On an unusually warm night in late January, I was able to see a group of legendary rock stars onstage together in front of an audience no larger than 2,500 people.
Velvet Revolver, a supergroup composed of ex-GNR bandmates and STP frontman Scott Weiland, have recently been performing a string of club shows to support their latest album, Libertad. On the 28th, the band made a tour stop at the Val Air Ballroom in West Des Moines, Iowa and rocked the place with new singles and old favorites alike.
Without an opening act, and starting almost an hour behind schedule, 4/5 of the band took stage and hurtled into a cover of The Stooges' 'I Wanna Be Your Dog'. Bassist Duff McKagen took ahold of vocal duties.
The band transitioned into a blues solo from Slash, whose trademark frizzy hair and top hat were in full showing.
From there, the band would dive headfirst into a 7-song set of mutual material, which included 'Sucker Train Blues' and 'Superhuman' off their 2004 album, Contraband.
It wasn't until launching into a set of old material that the band's stage presence really took off. On the STP classics, 'Vasoline' and 'Interstate Love Song,' Weiland's body writhed and gyrated into familiarity. Slash brought out a double-neck guitar on the GNR staple, 'Patience.' Weiland's vocals were as strong as ever as he wailed out, "Whoa oh oh, I need you!" The crowd sang back every word.
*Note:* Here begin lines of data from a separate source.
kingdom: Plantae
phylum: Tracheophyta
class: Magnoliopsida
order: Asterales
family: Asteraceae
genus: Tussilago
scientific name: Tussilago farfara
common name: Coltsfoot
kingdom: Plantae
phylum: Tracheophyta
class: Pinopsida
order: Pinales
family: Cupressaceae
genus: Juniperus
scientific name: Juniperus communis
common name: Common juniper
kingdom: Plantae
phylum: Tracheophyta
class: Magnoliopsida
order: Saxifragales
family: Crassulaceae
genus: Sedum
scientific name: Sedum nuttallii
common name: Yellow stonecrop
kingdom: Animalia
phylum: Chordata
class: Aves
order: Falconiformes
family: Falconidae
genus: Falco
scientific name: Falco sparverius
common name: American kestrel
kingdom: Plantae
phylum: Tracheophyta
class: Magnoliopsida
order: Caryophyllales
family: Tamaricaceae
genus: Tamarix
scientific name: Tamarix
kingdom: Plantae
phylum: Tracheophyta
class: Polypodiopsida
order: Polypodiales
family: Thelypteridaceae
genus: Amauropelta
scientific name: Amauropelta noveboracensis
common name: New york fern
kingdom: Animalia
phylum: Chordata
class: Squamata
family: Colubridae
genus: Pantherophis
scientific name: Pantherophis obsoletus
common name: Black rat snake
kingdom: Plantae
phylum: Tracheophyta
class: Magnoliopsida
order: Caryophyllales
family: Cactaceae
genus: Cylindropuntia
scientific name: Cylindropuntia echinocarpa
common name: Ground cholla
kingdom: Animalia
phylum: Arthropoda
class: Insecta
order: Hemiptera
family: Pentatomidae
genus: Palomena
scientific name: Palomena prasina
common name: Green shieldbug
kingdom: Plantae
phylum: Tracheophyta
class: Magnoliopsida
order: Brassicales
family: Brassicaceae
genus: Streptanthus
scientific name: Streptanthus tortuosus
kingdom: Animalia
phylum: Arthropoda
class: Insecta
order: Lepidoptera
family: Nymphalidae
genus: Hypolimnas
Guitarist Dave Kushner took a moment to give a shout-out, saying, "My whole family still lives here in Des Moines, they're all standing right over there." He pointed over to a large group near the side of the venue.
With plenty of steam left, the band rocked out new singles like 'She Builds Quick Machines' and 'Get Out the Door' with ease. Weiland introduced the band's hit ballad, 'Fall to Pieces' as, "...the first song we ever wrote together. It's one of those songs we immediately bonded over... I've lived it, every word."
Following a supercharged 'Set Me Free,' the band picked up and left the stage. Letting the crowd stomp and chant for several minutes, the band then returned for a notable encore.
Slash re-emerged with a double-necked, 6- and 12-string guitar. With a cigarette poking out in front of his sunglasses, he eased into a classic rendition of Pink Floyd's 'Wish You Were Here.' Kushner brought out an acoustic, and the rest of the band joined in. The crowd took over the vocals on every chorus. But the mood wouldn't stay this calm for long.
Next they tore into familiar GNR territory with a hard-hitting rendition of 'Mr. Brownstone.' Weiland commanded the stage with a megaphone in hand. He crawled on top of the speakers, struck fanciful poses, and rubbed up against the guitarists. Dancing feverishly behind the drum riser, he even contributed to Matt Sorum's drumming by bashing out a cymbal part.
From there the band jumped into the fierce grunge of 'Sex Type Thing.' The STP standard sprawled into a 10 minute epic as Weiland abandoned the stage in favor of a bar top. The singer crowdsurfed his way back to stagefront, where he stood suspended above the crowd for several minutes, speaking in a rambling soliquoy. Meanwhile, the band entertained themselves. Slash played the guitar behind his head.
Weiland peeled off his last sweat-soaked layer of clothing, a striped longsleeve shirt, like a snake shedding skin. Appropriately, the band ended the show with 'Slither.' McKagen and Kushner raced across stage, trading positons on top of the monitors. Kushner's fingers moved in a fury. Slash burned his way through a solo.
With a few waves of thanks, and plenty of drum sticks and guitar picks thrown to the audience, the show was over. Weiland rode piggyback off the stage. The lights came on and the audience dispersed.
Velvet Revolver had spent a fine two hours on stage that night. The wide smiles of faces throughout the crowd seemed to agree.